## PASSAGE
--------------------------------------------------

I really do not understand why people use GitHub over Gitlab AT ALL.

GitLab consistently brings out AMAZING features at least 1x/month. Their company is ethical (donates regularly to amazing coding groups like BlackGirlsCode, DjangoGirls, PythonLadies, etc.).

Just look for yourself: about.gitlab.com/features/

Matej Ľach ✅ @MatejLach

@vickysteeves I think it mostly has to do with the social aspects of collaborating on open-ource via pull requests and dev mindshare being on GitHub, (if your whole project is on GitLab.com however, you get the same features), which is why am hoping they'll one day implement ActivityPub for federating pull requests across various GitLab installations.

@MatejLach @vickysteeves I don't think ActivityPub is a good match for this at all. It is not a general-purpose federation protocol, it is very much tailored to microblogging

@remram44 @vickysteeves @MatejLach hmm, maybe the matrix spec could be used for this

@f0x @vickysteeves @MatejLach Thinking about this further, maybe it is a good fit. More stuff would need to be added on top, but you would be able to send comments from Mastodon/Plemora, Boost a pull request, ...

--------------------------------------------------

## GIVEN INFORMATION
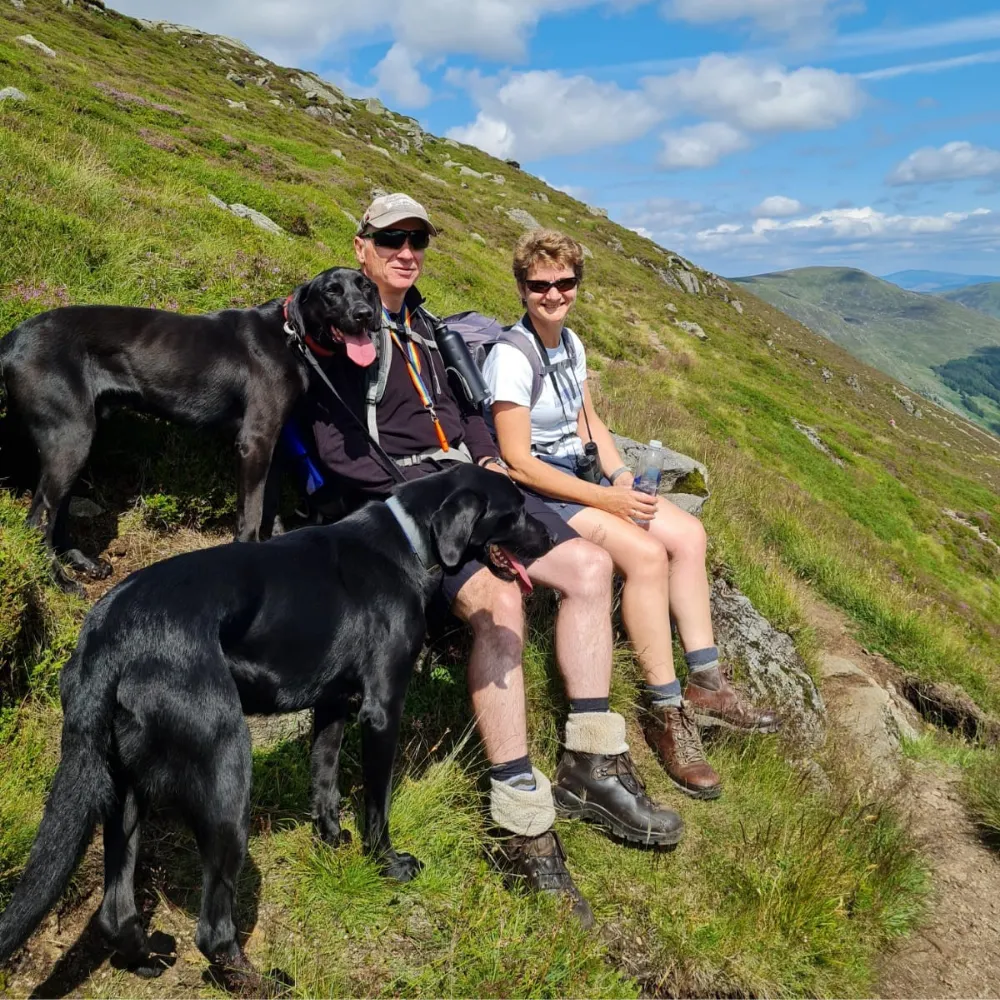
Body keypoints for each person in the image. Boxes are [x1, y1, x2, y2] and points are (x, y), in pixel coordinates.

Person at [297, 194, 682, 927]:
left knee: (592, 569)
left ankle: (589, 763)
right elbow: (338, 451)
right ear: (361, 246)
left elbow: (473, 414)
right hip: (416, 509)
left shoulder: (428, 329)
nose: (406, 252)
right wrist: (432, 491)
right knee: (502, 604)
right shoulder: (342, 333)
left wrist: (485, 460)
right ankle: (519, 819)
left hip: (474, 486)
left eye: (417, 240)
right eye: (391, 239)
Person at [484, 229, 780, 800]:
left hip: (585, 480)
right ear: (521, 288)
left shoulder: (570, 343)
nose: (554, 294)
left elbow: (587, 421)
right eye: (540, 285)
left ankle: (707, 682)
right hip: (544, 494)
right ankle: (666, 710)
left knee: (688, 534)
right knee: (646, 556)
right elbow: (517, 461)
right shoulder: (511, 357)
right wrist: (606, 500)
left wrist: (618, 474)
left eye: (565, 281)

--------------------------------------------------

## DIRECTIONS
#1 According to the discussion of GitHub versus GitLab, which coding groups does GitLab regularly donate to?
#2 Continue the discussion of GitHub versus GitLab from where it stops.

## OUTPUTS BY TASK
#1 BlackGirlsCode, DjangoGirls, and PythonLadies, among others.

#2
Interestingly it would become a "pull request" more than a "merge request", then.

@remram44 @vickysteeves It's extensible via JSON-LD so it should be fairly doable. Effectively it's just about sending Activities like "Fork" etc.

@remram44 @MatejLach @vickysteeves except it's very much a general-purpose federation protocol, and not at all tailored to microblogging?

NextCloud uses ActivityPub to federate files and calendars.

nextcloud.com/blog/activitypub

@MatejLach @vickysteeves @zatnosk The ActivityStream language is tailored for "social activities", which I suppose does extend beyond micro-blogging 🤔 A merge-request is not that different from a post-with-comments with a link to the branch 🤔

@MatejLach that's a really interesting idea I truthfully hadn't heard before!!